▶ _Exercise text_
══════
I've been seeing a lot of these trains lately by the BNSF in which the lead has two engines followed by about 100 or so hoppers of grain or coal followed by two more engines. How does this work? In my mind I would think the last two engines would cause the train to "buckle". I know this isn't right but that's why I ask.
Eric
Deer Lodge, MT
One of the wonders of the modern computer age, the engineer controls the rear (and MIDDLE!!!) distributed power units (DPUs) via radio links to the computers. This allows better sharing and, with practice, fewer broken trains on hills. It does take practice though. One can imagine the DPUs shoving too hard or not enough. It is not perfect but with computer control really is a huge improvement. UP frequently runs coal over the Moffat and Joint Line with 2-3 lead units, 2-3 middle DPUs, and 1-2 rear DPUs.
the old days, they would do this over the really tough grades (my beloved Raton Pass for example) with manned helper engines, sometimes on the front and back. They had their own engineers who would carefully keep pushing gently to help the engines up the really difficult grades. Because of the shoving issues and dangers, in the days of manned cabooses, the caboose was required to be placed in back of the helpers.
══════
▶ _Dataset excerpt_
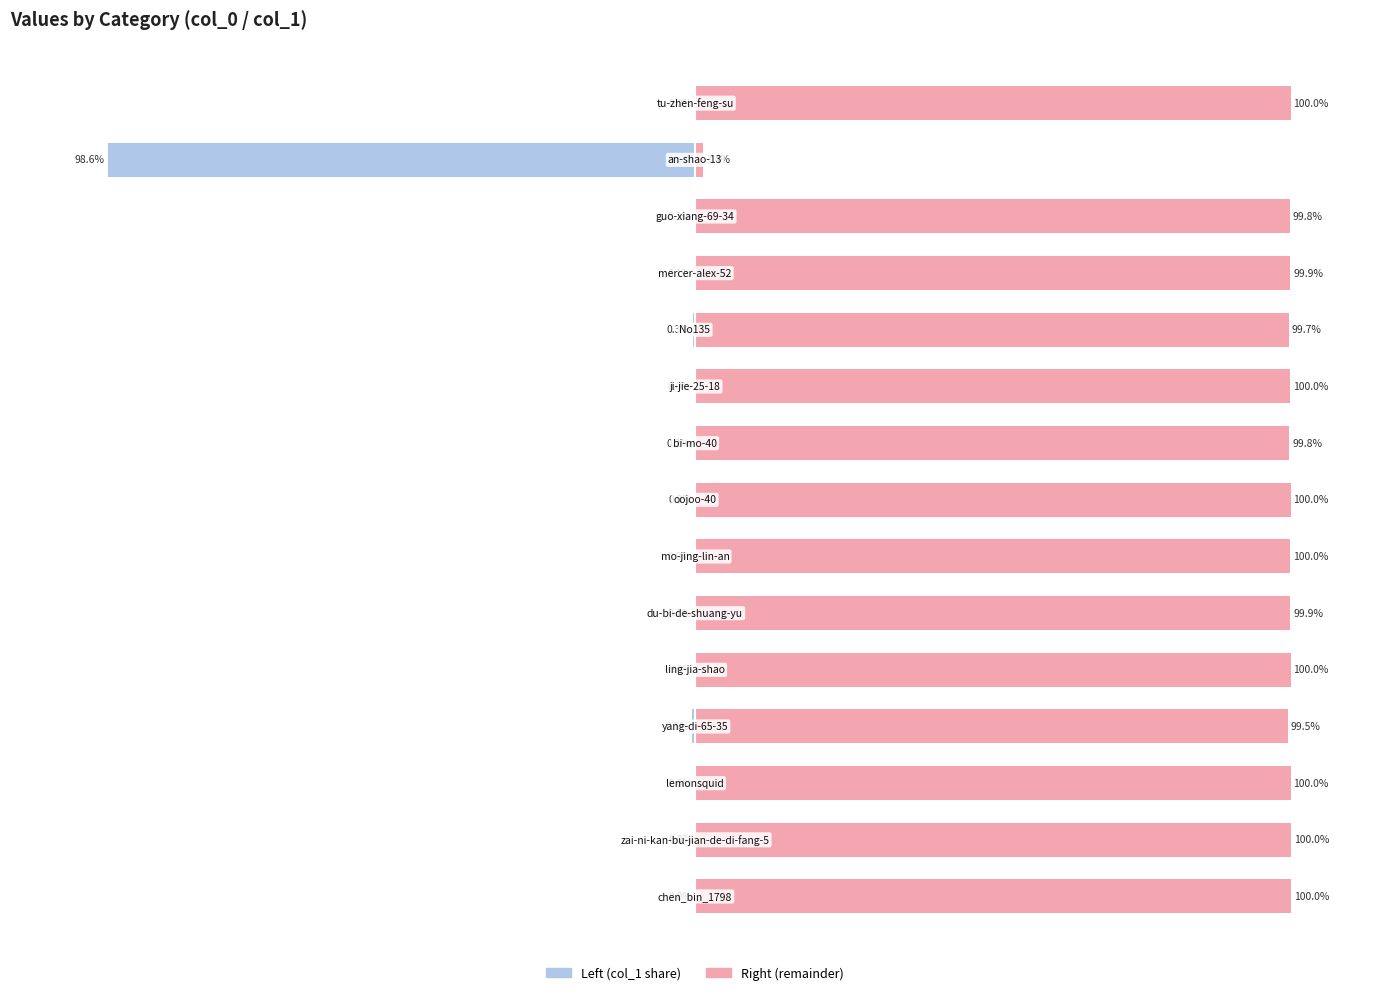

What is the spread (max minus min) of values at 2?

100.0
══════
▶ _Problem details_
Copy out the stretch of the thread on freight trains with rear locomotives from "the old days, they" through "of the helpers.", word for word.

▶ _Task response_
the old days, they would do this over the really tough grades (my beloved Raton Pass for example) with manned helper engines, sometimes on the front and back. They had their own engineers who would carefully keep pushing gently to help the engines up the really difficult grades. Because of the shoving issues and dangers, in the days of manned cabooses, the caboose was required to be placed in back of the helpers.